-- Available records --
..........

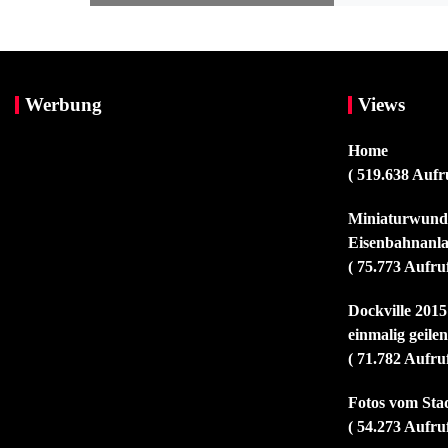
Werbung
Views
Home
( 519.638 Aufr
Miniaturwunde
Eisenbahnanla
( 75.773 Aufru
Dockville 2015
einmalig geile
( 71.782 Aufru
Fotos vom Sta
( 54.273 Aufru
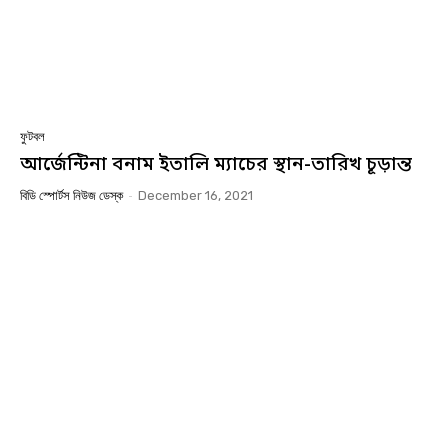
ফুটবল
আর্জেন্টিনা বনাম ইতালি ম্যাচের স্থান-তারিখ চূড়ান্ত
বিডি স্পোর্টস নিউজ ডেস্ক
-
December 16, 2021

..........

-- What this task involves --
All lines of the records above that carry the word "Aufru" should be listed.

-- Result of the task --
( 75.773 Aufru
( 71.782 Aufru
( 54.273 Aufru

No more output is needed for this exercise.